Before canceling PMI, a lender will determine your home’s current market value by a Broker Price Opinion (performed by a real estate agent who values your home based on the value of comparable homes in your neighborhood), a certification of value, or another type of property appraisal
If your home’s value has fallen due to a market downturn, your lender will likely deny your PMI cancellation request unless your home’s value is based on a new appraisal and you pay down the remaining loan balance to the 80% LTV of the new appraised value.9
On the other hand, your home’s value might increase faster than anticipated, either due to market conditions or because you’ve remodeled it, meaning you might reach the 80% LTV threshold early. In that case, you can request PMI cancellation ahead of time, and your lender will order an appraisal to confirm the home’s current value.9 (Note: You’re responsible for paying for the property appraisal, which can cost anywhere from $300 to $400. This amount may vary depending on the home’s size and location.)
Conventional Loans Without PMI
Some lenders offer their own conventional loan products without required PMI; however, they tend to charge higher interest rates to protect themselves if you default on your loan. In the long run, that can be more or less expensive than paying PMI, depending on how long you stay in your home or how long you keep the same mortgage.

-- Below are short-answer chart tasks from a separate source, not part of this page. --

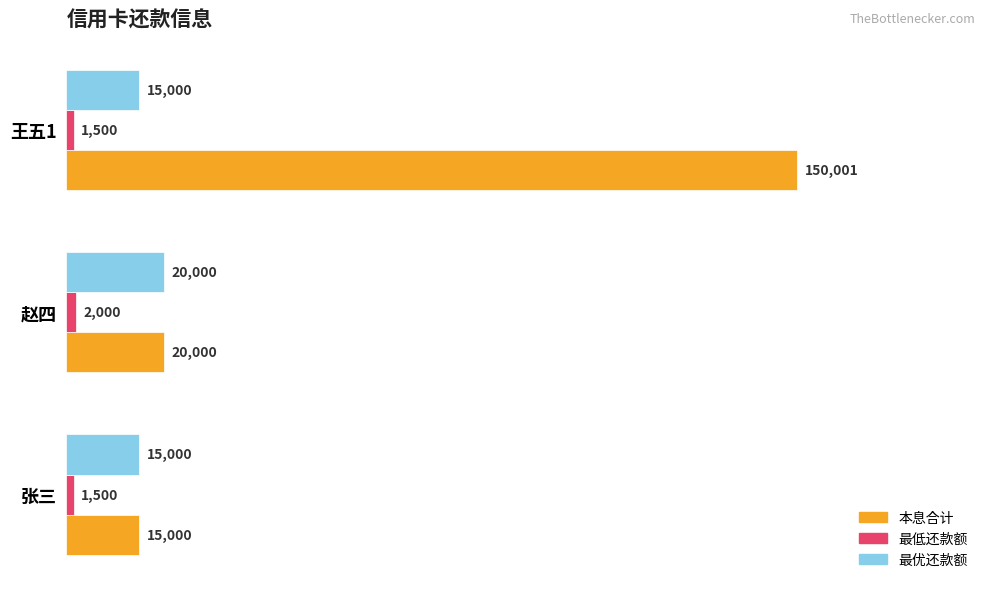

Rank the series by their average value, from highest to lowest.

本息合计, 最优还款额, 最低还款额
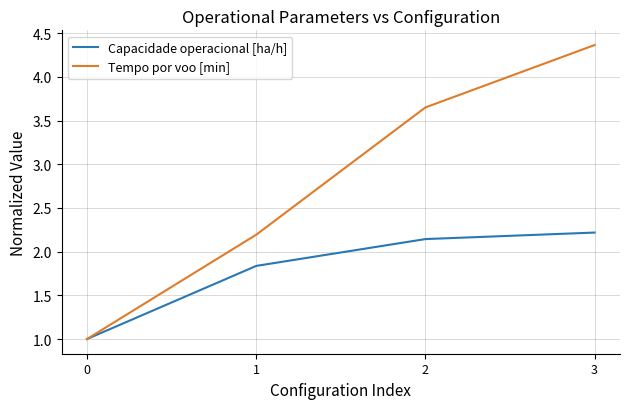

What are all the series names shown in the legend?

Capacidade operacional [ha/h], Tempo por voo [min]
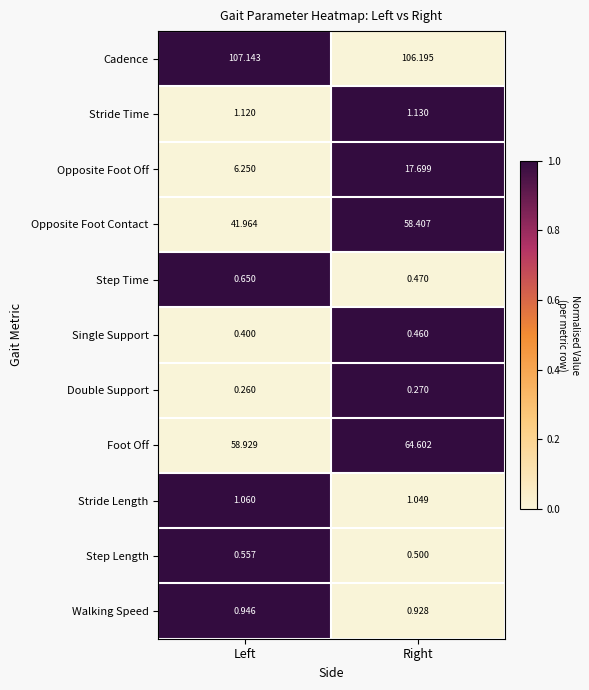

At Right, list the series in order from largest to smallest.

Cadence, Foot Off, Opposite Foot Contact, Opposite Foot Off, Stride Time, Stride Length, Walking Speed, Step Length, Step Time, Single Support, Double Support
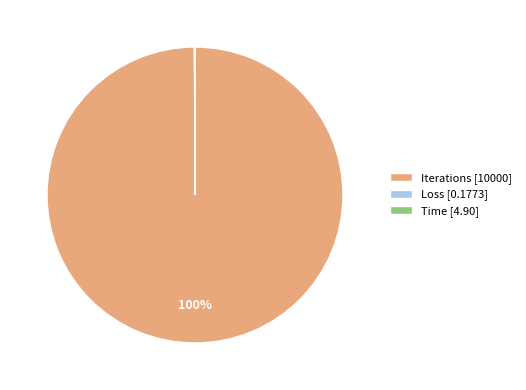

Which slice is the largest?

Iterations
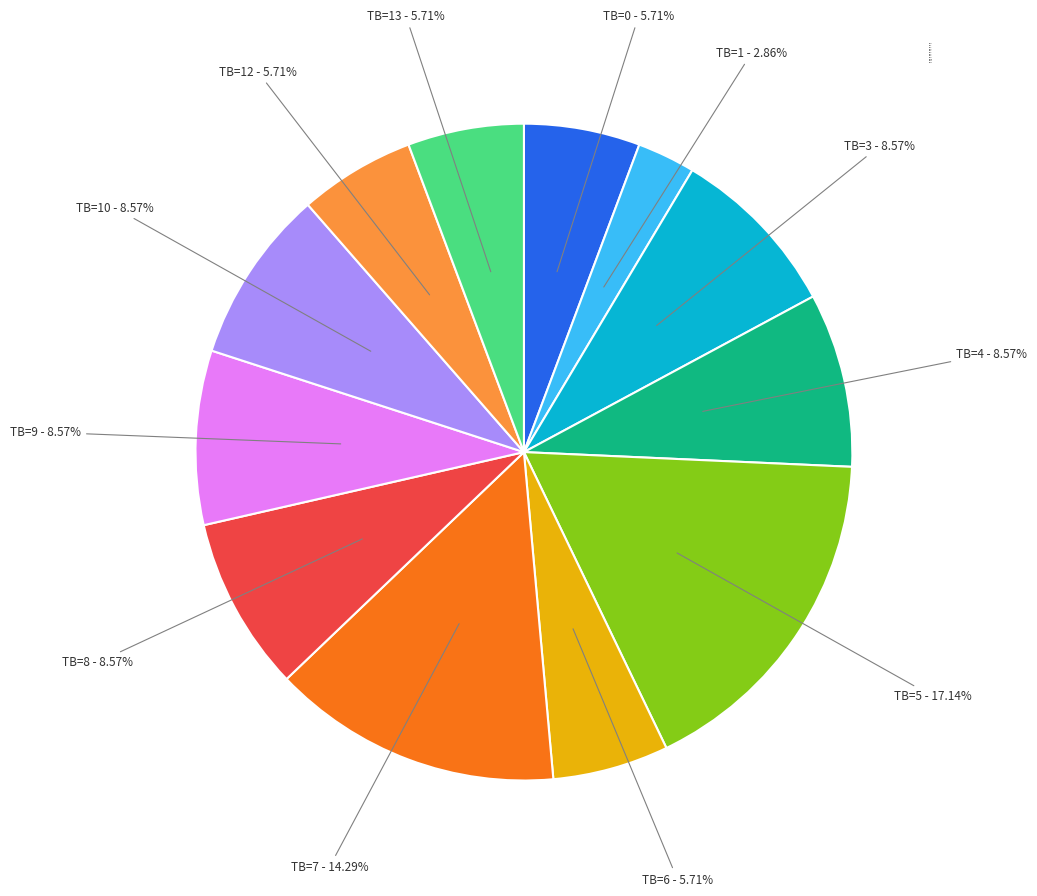

What percentage is the TB=7 slice, to the nearest percent?

14%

This is where comparison shopping for a mortgage can help. Look at the interest rates offered for non-PMI loans versus those with PMI. Calculate the difference between the two to see how much more you’ll pay for a loan without PMI. Is that amount less than PMI payments you’ll make until you reach the 80% LTV ratio for cancellation? Remember, home values could rise or fall, affecting the length of time you might pay PMI. A mortgage calculator can show you the impact of different rates on your monthly payment.